Your assignment
What is the number of lines in the data below that hold the word "pixels"? Give nothing beyond that number.
[[ Data records, beginning ]]
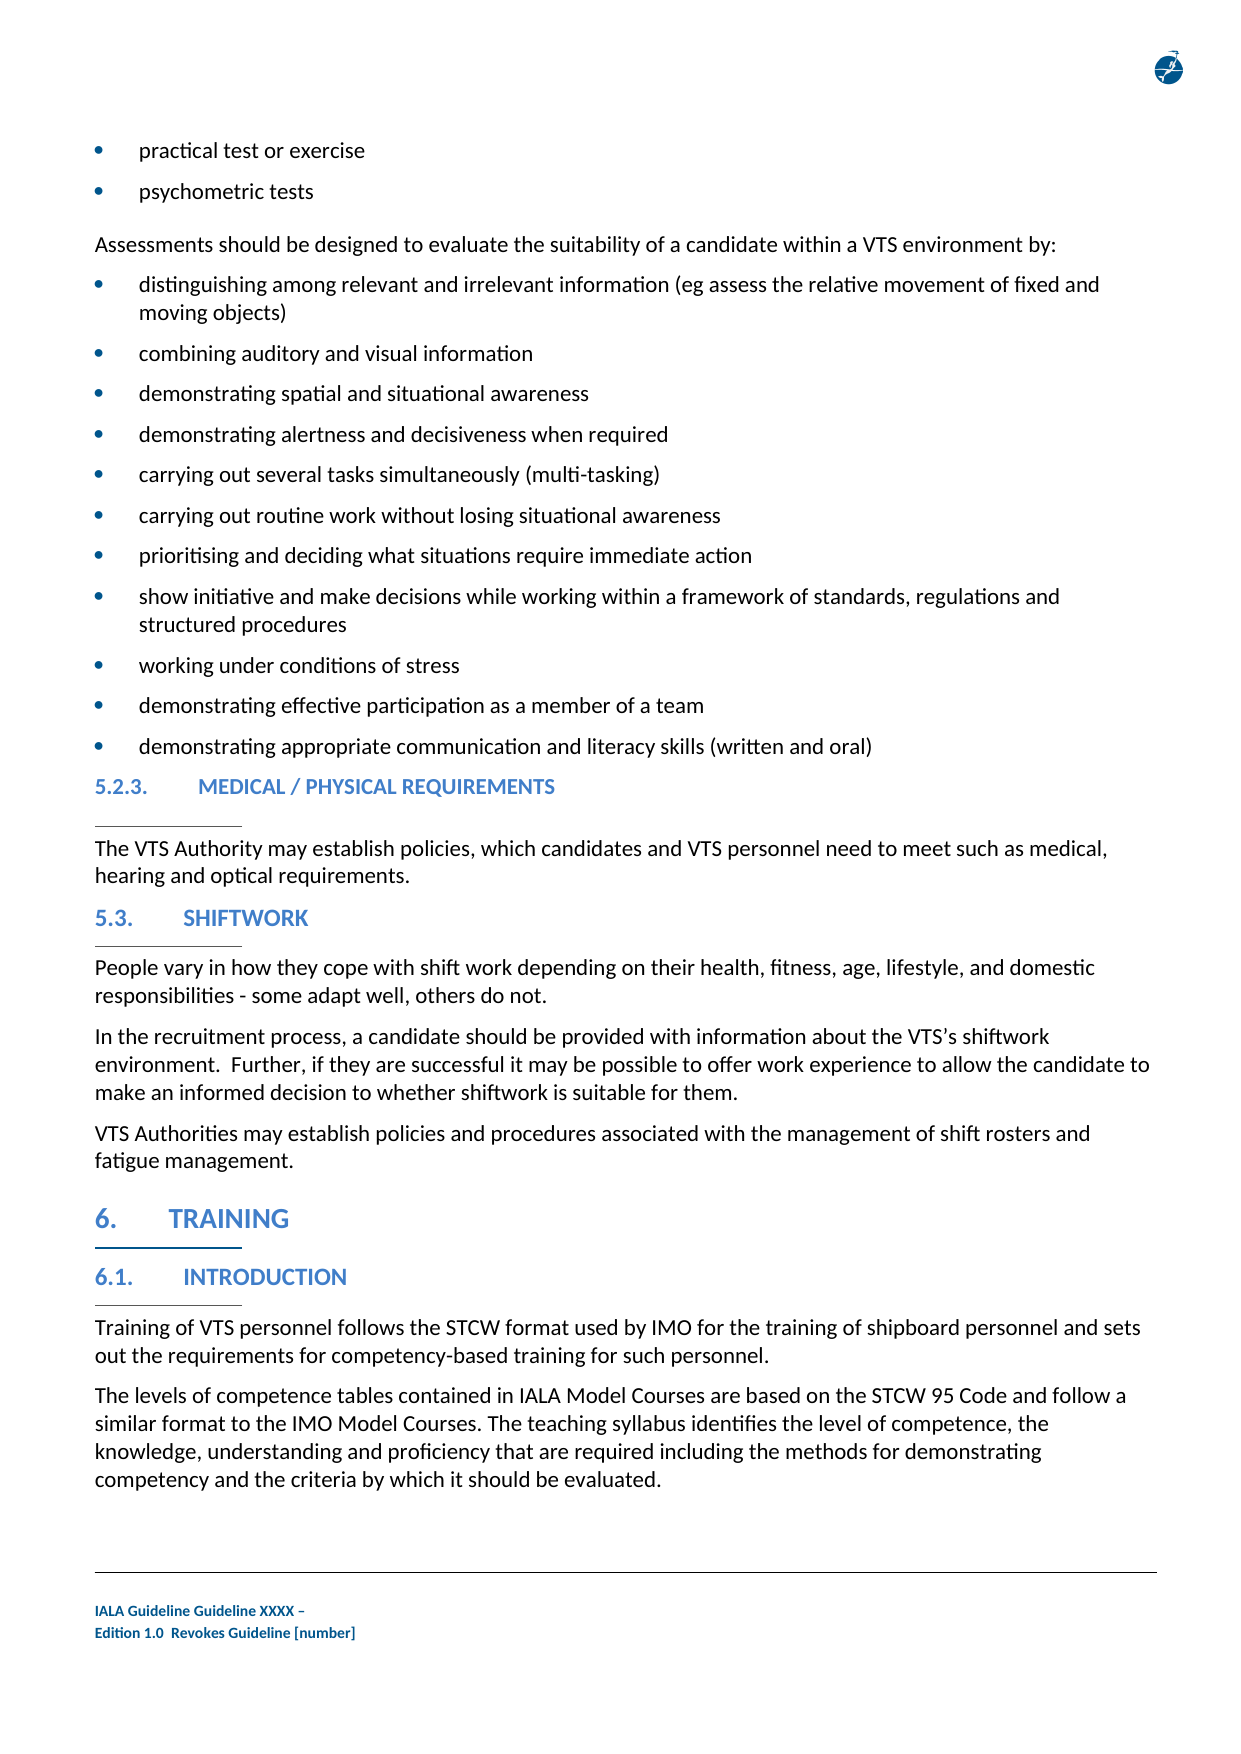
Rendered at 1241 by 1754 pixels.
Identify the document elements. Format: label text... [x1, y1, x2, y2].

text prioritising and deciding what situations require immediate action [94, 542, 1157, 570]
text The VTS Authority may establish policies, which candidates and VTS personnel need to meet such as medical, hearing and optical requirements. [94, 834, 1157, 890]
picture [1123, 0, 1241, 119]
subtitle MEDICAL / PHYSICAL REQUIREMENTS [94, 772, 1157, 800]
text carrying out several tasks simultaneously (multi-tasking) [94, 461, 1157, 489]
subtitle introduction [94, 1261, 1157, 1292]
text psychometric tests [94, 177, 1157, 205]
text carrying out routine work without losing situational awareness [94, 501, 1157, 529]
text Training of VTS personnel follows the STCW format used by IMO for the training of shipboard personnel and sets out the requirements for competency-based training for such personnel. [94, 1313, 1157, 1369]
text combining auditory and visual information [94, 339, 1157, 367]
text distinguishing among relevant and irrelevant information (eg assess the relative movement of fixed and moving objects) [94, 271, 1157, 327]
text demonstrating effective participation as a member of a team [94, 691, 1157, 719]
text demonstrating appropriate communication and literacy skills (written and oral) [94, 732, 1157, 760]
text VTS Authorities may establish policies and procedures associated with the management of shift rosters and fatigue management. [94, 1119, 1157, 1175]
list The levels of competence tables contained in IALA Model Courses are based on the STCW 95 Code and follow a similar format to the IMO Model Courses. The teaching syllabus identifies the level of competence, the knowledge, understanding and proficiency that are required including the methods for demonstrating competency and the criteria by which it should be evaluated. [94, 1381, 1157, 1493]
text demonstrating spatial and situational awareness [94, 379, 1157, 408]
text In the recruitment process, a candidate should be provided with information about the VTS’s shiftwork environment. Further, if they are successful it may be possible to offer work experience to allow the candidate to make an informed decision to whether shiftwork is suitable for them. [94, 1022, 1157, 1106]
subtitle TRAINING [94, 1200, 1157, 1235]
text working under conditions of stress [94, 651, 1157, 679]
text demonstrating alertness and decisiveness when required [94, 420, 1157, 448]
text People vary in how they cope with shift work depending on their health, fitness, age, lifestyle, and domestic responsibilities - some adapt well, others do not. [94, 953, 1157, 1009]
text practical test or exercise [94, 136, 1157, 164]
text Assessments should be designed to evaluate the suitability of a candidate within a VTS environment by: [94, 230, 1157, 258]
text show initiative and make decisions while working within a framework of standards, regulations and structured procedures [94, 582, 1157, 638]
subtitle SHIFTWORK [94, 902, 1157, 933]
[[ Data records, end ]]
[[ Data records, beginning ]]
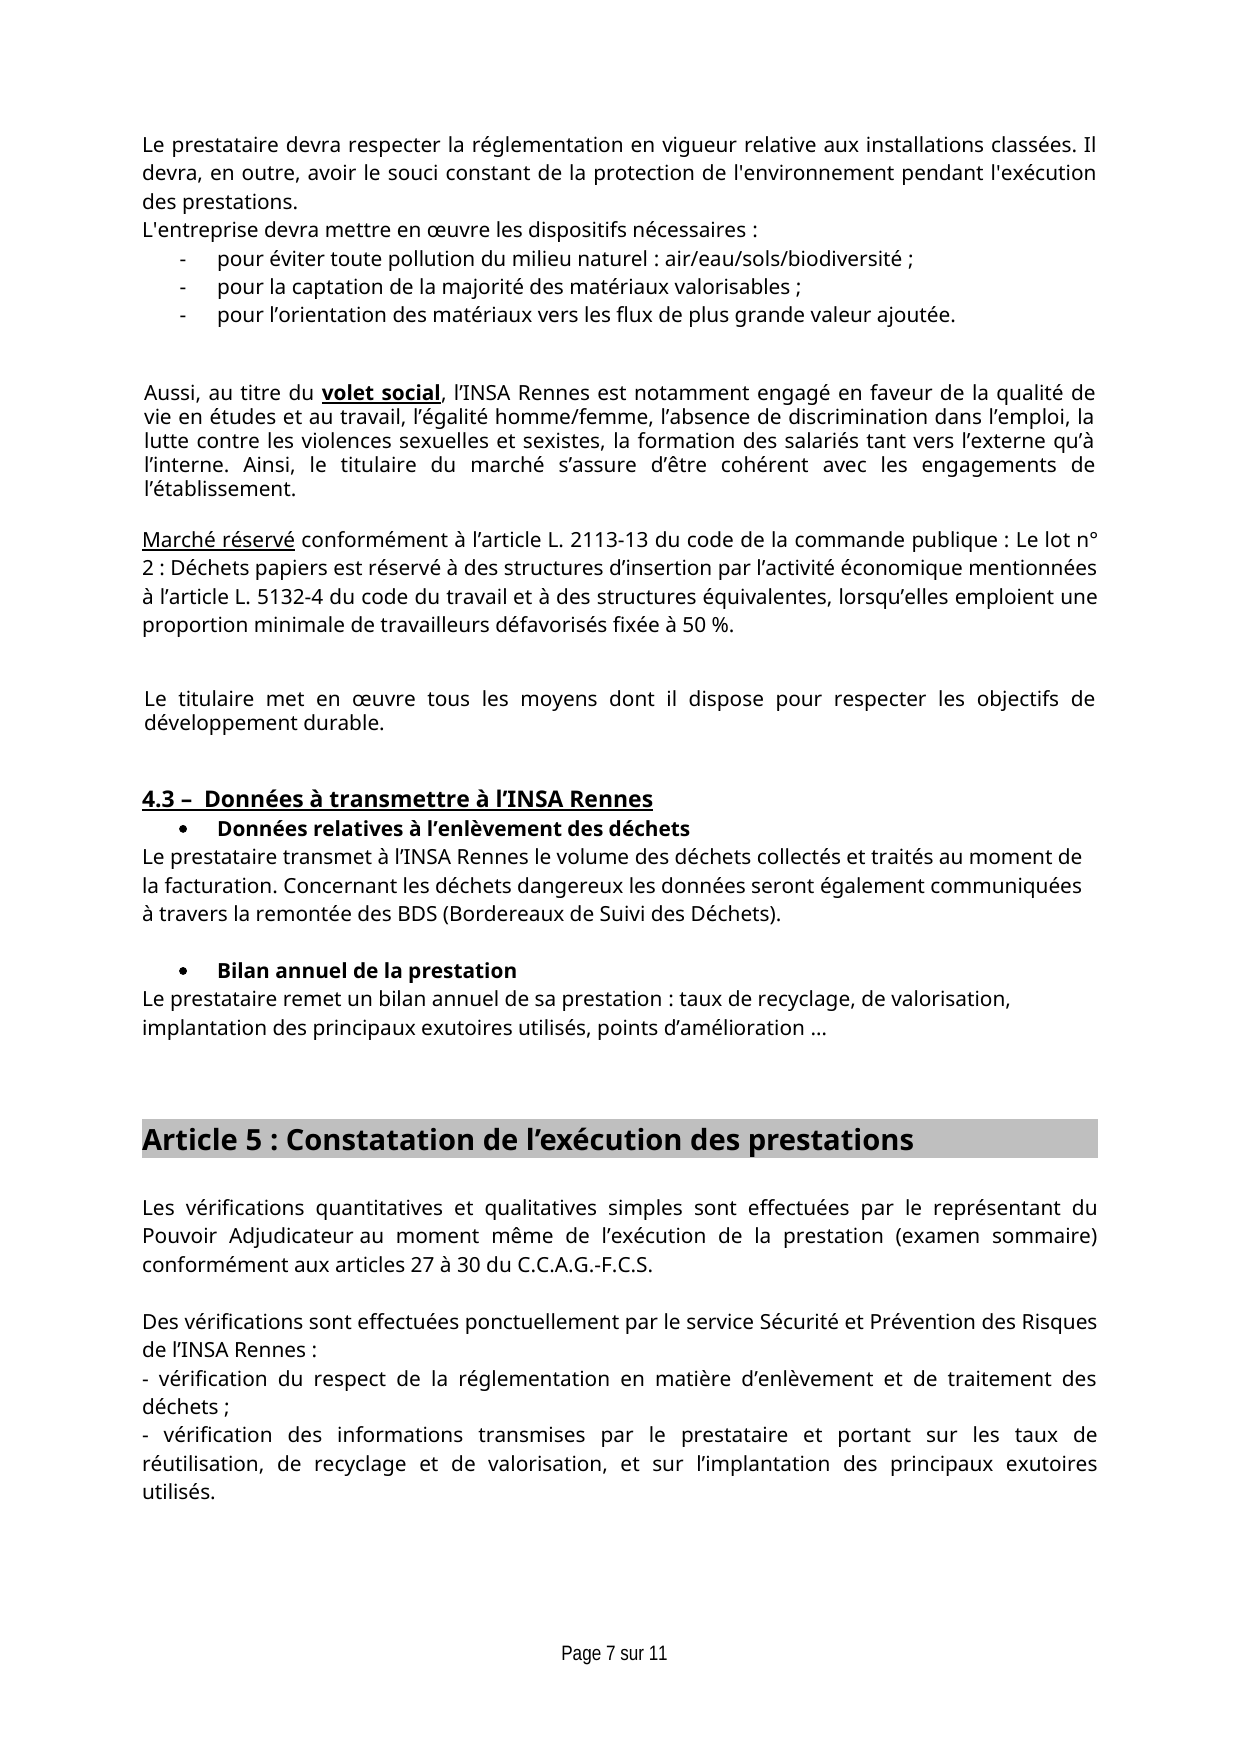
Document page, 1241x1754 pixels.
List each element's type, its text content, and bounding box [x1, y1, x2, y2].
[[ Data records, end ]]
Exercise answer
2